Parteichef Riexinger witzelt über „nützliche Arbeit“

Nachdem das Mikro wieder am Podium ist, nützt Parteichef Bernd Riexinger die Gelegenheit zum Kommentar – und witzelt über die Situation. Denn: „Ich möchte bloß sagen, wir erschießen sie nicht, wir setzen sie schon für nützliche Arbeit ein“. Auch das ist angesichts der Geschichte der SED als Rechtsvorgängerin der Linken und deren Verbindungen zur tatsächlich Arbeitslager unterhaltenden Sowjetunion eine zumindest unglücklich Äußerung.

Linken-Parteichef in Erklärungsnot

Gerade auch die Rolle von Riexinger, der seit 2012 gemeinsam mit Katja Kipping den Parteivorsitz innehat, bringt die Partei nun in Erklärungsnot. Der Parteichef selbst rechtfertigte dies auf Twitter. Es handle sich um eine „völlig aus dem Kontext“ gerissene Aussage seiner Parteikollegin. Allerdings bedaure er, dass er diese „nicht sofort unmissverständlich zurückgewiesen“ habe. CSU-Generalsekretär Markus Blume forderte dennoch seinen umgehenden Rücktritt.

Ausgerechnet vor Thüringen-Wahlwiederholung

Für einen kommt der Mitschnitt jedenfalls vollkommen zur Unzeit: Den Thüringer Linken-Chef Bodo Ramelow. Dieser war am 5. Februar zugunsten des FDP-Kandidaten Kemmerich als Ministerpräsident abgewählt worden. Weil auch AfD-Stimmen für diesen Ausgang verantwortlich waren, ereignete sich daraufhin ein regelrechtes Politbeben in Deutschland. Der Liberale trat nach massivem öffentlichen Druck zurück.

Angesichts der notwendigen Wiederholung der Wahl, welche am heutigen Mittwoch stattfinden soll, versuchten diverse Journalisten von Mainstream-Medien Ramelow als bürgerlichen Ausläufer seiner Partei zu verkaufen. Dieser muss sich nun also nicht nur mit dem Vorwurf herum schlagen, nach Informationen der Bild selbst einst nur aufgrund eines AfD-Abweichlers ins Amt gekommen zu sein.

Ramelow distanziert sich von Aussagen

Sondern er hat auch das Problem, dass eine Berliner Parteikollegin mit dem Erschießen von Vermögenden kokettierte. Vielleicht auch deshalb distanzierte sich Ramelow besonders intensiv von deren Aussagen.

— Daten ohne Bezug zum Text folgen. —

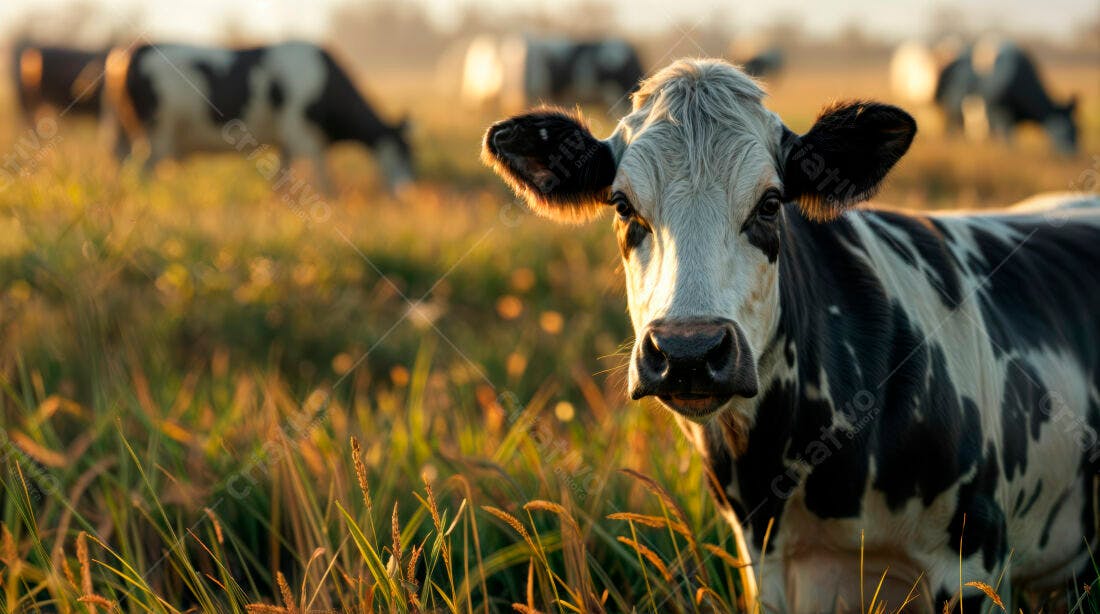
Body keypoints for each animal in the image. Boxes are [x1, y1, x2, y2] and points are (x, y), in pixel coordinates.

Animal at [103, 41, 414, 192]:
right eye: (403, 151)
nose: (407, 191)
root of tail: (131, 51)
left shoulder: (287, 142)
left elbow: (285, 178)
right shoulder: (302, 135)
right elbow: (325, 179)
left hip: (127, 133)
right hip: (154, 133)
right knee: (142, 169)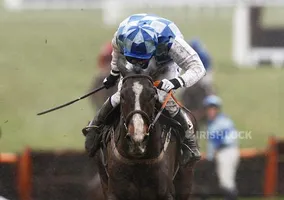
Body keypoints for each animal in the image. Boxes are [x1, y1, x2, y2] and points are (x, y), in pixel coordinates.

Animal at [94, 68, 196, 199]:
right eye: (122, 96)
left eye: (152, 96)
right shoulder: (114, 193)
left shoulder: (165, 193)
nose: (137, 138)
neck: (139, 159)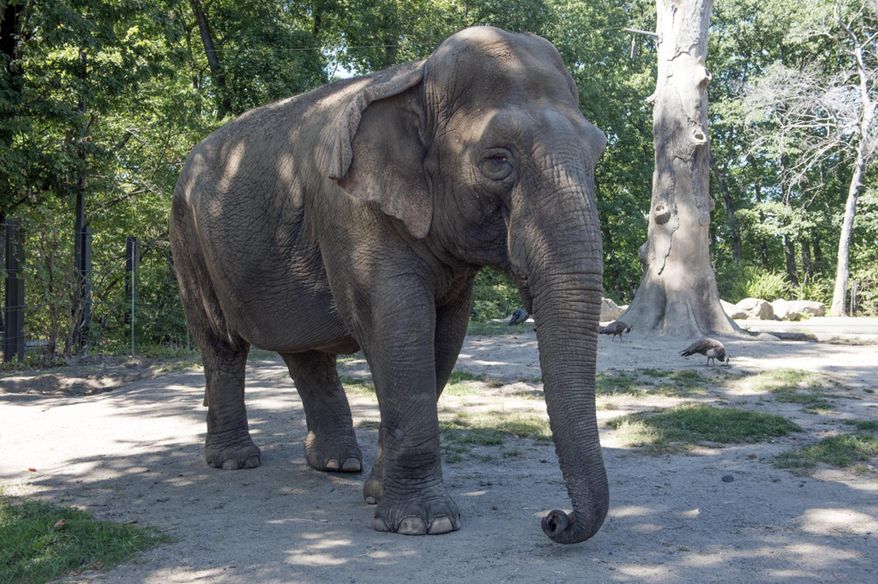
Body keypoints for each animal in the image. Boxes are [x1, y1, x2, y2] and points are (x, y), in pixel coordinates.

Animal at [170, 26, 608, 544]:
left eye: (598, 155)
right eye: (498, 161)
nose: (553, 519)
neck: (417, 77)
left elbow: (443, 337)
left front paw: (379, 495)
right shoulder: (351, 209)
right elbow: (397, 326)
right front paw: (425, 524)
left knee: (303, 352)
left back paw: (337, 464)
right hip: (187, 236)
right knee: (221, 344)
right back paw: (235, 461)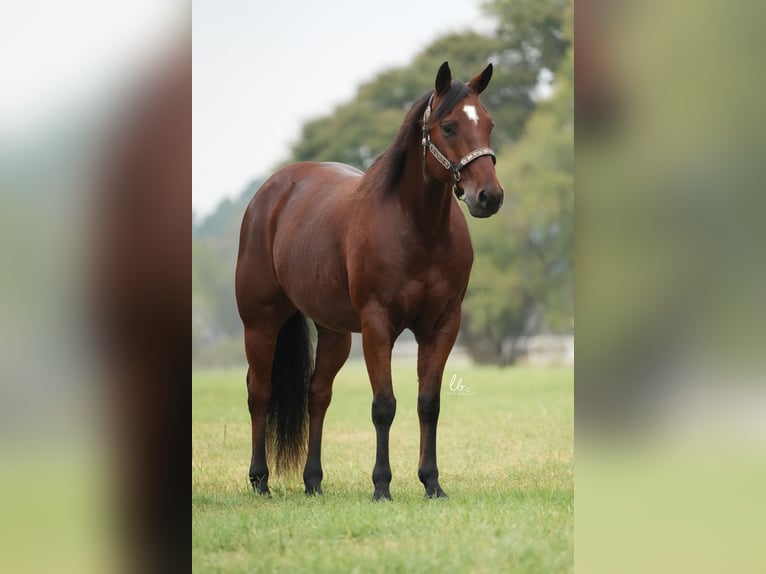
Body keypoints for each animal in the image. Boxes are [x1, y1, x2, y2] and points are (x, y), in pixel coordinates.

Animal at [237, 59, 508, 500]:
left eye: (488, 123)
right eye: (449, 126)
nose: (489, 196)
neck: (418, 229)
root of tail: (273, 190)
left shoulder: (443, 325)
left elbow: (428, 403)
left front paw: (432, 483)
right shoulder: (378, 325)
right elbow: (384, 405)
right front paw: (382, 485)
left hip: (334, 333)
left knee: (318, 395)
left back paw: (313, 481)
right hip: (260, 322)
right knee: (259, 392)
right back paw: (260, 480)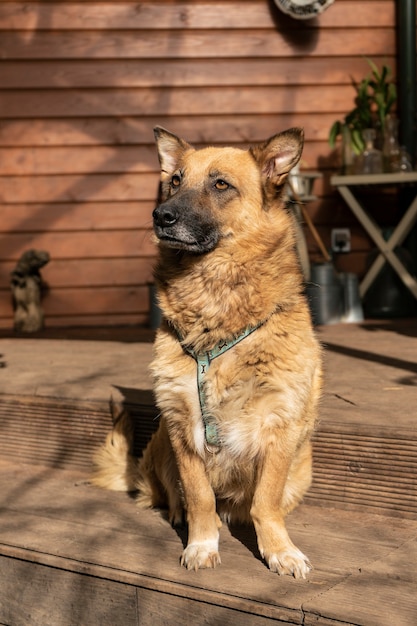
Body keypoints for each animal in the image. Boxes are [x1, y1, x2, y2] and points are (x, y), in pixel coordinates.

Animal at [93, 125, 322, 576]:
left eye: (221, 185)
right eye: (175, 180)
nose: (160, 216)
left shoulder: (279, 426)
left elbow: (266, 503)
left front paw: (279, 549)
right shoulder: (183, 427)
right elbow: (199, 497)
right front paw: (201, 544)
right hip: (161, 442)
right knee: (175, 496)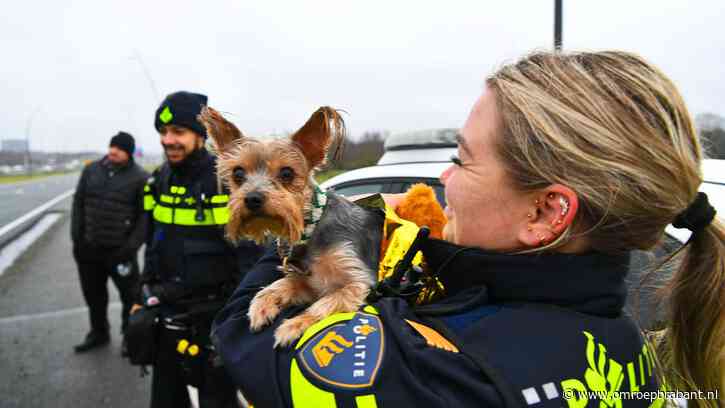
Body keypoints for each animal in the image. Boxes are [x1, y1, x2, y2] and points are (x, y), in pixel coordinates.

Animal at [195, 106, 382, 348]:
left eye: (287, 173)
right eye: (238, 173)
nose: (252, 198)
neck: (311, 230)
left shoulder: (358, 281)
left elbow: (326, 303)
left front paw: (294, 325)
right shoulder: (309, 282)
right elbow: (279, 285)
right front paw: (260, 307)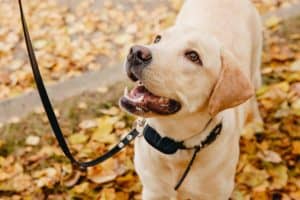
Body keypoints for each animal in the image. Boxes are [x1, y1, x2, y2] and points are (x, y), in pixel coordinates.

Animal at [119, 0, 262, 198]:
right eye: (158, 39)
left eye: (193, 56)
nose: (135, 51)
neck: (175, 146)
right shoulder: (153, 190)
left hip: (254, 69)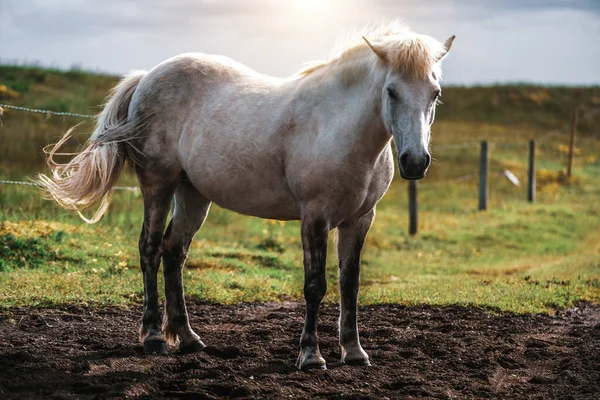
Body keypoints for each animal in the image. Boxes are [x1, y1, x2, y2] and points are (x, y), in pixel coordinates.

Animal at [38, 21, 454, 370]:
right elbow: (315, 286)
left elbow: (349, 285)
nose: (415, 161)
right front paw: (311, 356)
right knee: (150, 249)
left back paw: (188, 338)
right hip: (159, 184)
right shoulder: (315, 217)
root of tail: (146, 78)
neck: (337, 125)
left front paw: (353, 352)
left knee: (174, 253)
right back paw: (154, 337)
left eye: (434, 93)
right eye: (391, 91)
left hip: (193, 195)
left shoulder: (359, 220)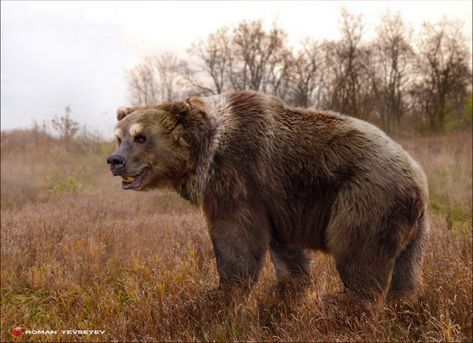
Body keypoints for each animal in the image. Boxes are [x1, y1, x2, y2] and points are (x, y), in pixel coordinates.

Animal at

Auch Ramelow mit umstrittenen Sagern

Auch Ramelow sorgt in jder Vergangenheit mit umstrittenen Äußerungen für Schlagzeilen, wie etwa der rechtsliberale Journalist Boris Reitschuster auf seinem Blog zusammenfasst. Neben einem Tweet aus dem Jahr 2012, als er sich „mit Genossen Stalin in Uljanowsk“ wähnte, war dies auch seine einstige Weigerung, die DDR als „Unrechtsstaat“ zu bezeichnen. Des weiteren soll er einst Fürsprache für die verbotene KPD geleistet haben.